◆ **What you are asked to do**
Repeat each entry. Keep every line exactly as it is.

━━━

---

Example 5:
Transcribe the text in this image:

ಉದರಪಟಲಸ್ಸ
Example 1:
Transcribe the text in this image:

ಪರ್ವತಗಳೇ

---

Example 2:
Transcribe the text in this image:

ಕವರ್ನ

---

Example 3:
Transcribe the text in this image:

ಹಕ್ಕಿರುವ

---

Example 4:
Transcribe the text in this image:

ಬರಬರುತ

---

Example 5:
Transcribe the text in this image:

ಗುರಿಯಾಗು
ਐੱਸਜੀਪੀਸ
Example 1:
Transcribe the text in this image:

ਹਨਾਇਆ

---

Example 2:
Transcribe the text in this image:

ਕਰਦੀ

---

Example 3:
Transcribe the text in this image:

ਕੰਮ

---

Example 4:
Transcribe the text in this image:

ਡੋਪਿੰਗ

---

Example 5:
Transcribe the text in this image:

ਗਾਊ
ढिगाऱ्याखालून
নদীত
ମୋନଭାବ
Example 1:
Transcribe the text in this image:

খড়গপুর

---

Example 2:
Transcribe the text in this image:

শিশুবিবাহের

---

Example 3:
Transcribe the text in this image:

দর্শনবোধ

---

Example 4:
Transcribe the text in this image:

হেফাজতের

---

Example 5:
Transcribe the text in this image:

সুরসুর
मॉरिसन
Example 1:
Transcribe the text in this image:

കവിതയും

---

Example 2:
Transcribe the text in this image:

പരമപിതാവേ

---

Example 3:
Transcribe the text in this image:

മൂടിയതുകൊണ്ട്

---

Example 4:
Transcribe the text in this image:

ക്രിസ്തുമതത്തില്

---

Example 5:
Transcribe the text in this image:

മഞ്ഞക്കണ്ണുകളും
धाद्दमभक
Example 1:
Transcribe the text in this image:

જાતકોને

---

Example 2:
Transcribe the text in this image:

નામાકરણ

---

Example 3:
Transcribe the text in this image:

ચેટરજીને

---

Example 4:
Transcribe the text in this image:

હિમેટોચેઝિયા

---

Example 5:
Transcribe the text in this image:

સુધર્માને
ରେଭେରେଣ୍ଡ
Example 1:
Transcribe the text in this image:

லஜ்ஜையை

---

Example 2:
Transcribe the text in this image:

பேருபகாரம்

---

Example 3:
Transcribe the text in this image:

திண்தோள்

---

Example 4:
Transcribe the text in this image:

━━━

◆ **Written response**
---

Example 5:
Transcribe the text in this image:

ಉದರಪಟಲಸ್ಸ
Example 1:
Transcribe the text in this image:

ಪರ್ವತಗಳೇ

---

Example 2:
Transcribe the text in this image:

ಕವರ್ನ

---

Example 3:
Transcribe the text in this image:

ಹಕ್ಕಿರುವ

---

Example 4:
Transcribe the text in this image:

ಬರಬರುತ

---

Example 5:
Transcribe the text in this image:

ಗುರಿಯಾಗು
ਐੱਸਜੀਪੀਸ
Example 1:
Transcribe the text in this image:

ਹਨਾਇਆ

---

Example 2:
Transcribe the text in this image:

ਕਰਦੀ

---

Example 3:
Transcribe the text in this image:

ਕੰਮ

---

Example 4:
Transcribe the text in this image:

ਡੋਪਿੰਗ

---

Example 5:
Transcribe the text in this image:

ਗਾਊ
ढिगाऱ्याखालून
নদীত
ମୋନଭାବ
Example 1:
Transcribe the text in this image:

খড়গপুর

---

Example 2:
Transcribe the text in this image:

শিশুবিবাহের

---

Example 3:
Transcribe the text in this image:

দর্শনবোধ

---

Example 4:
Transcribe the text in this image:

হেফাজতের

---

Example 5:
Transcribe the text in this image:

সুরসুর
मॉरिसन
Example 1:
Transcribe the text in this image:

കവിതയും

---

Example 2:
Transcribe the text in this image:

പരമപിതാവേ

---

Example 3:
Transcribe the text in this image:

മൂടിയതുകൊണ്ട്

---

Example 4:
Transcribe the text in this image:

ക്രിസ്തുമതത്തില്

---

Example 5:
Transcribe the text in this image:

മഞ്ഞക്കണ്ണുകളും
धाद्दमभक
Example 1:
Transcribe the text in this image:

જાતકોને

---

Example 2:
Transcribe the text in this image:

નામાકરણ

---

Example 3:
Transcribe the text in this image:

ચેટરજીને

---

Example 4:
Transcribe the text in this image:

હિમેટોચેઝિયા

---

Example 5:
Transcribe the text in this image:

સુધર્માને
ରେଭେରେଣ୍ଡ
Example 1:
Transcribe the text in this image:

லஜ்ஜையை

---

Example 2:
Transcribe the text in this image:

பேருபகாரம்

---

Example 3:
Transcribe the text in this image:

திண்தோள்

---

Example 4:
Transcribe the text in this image:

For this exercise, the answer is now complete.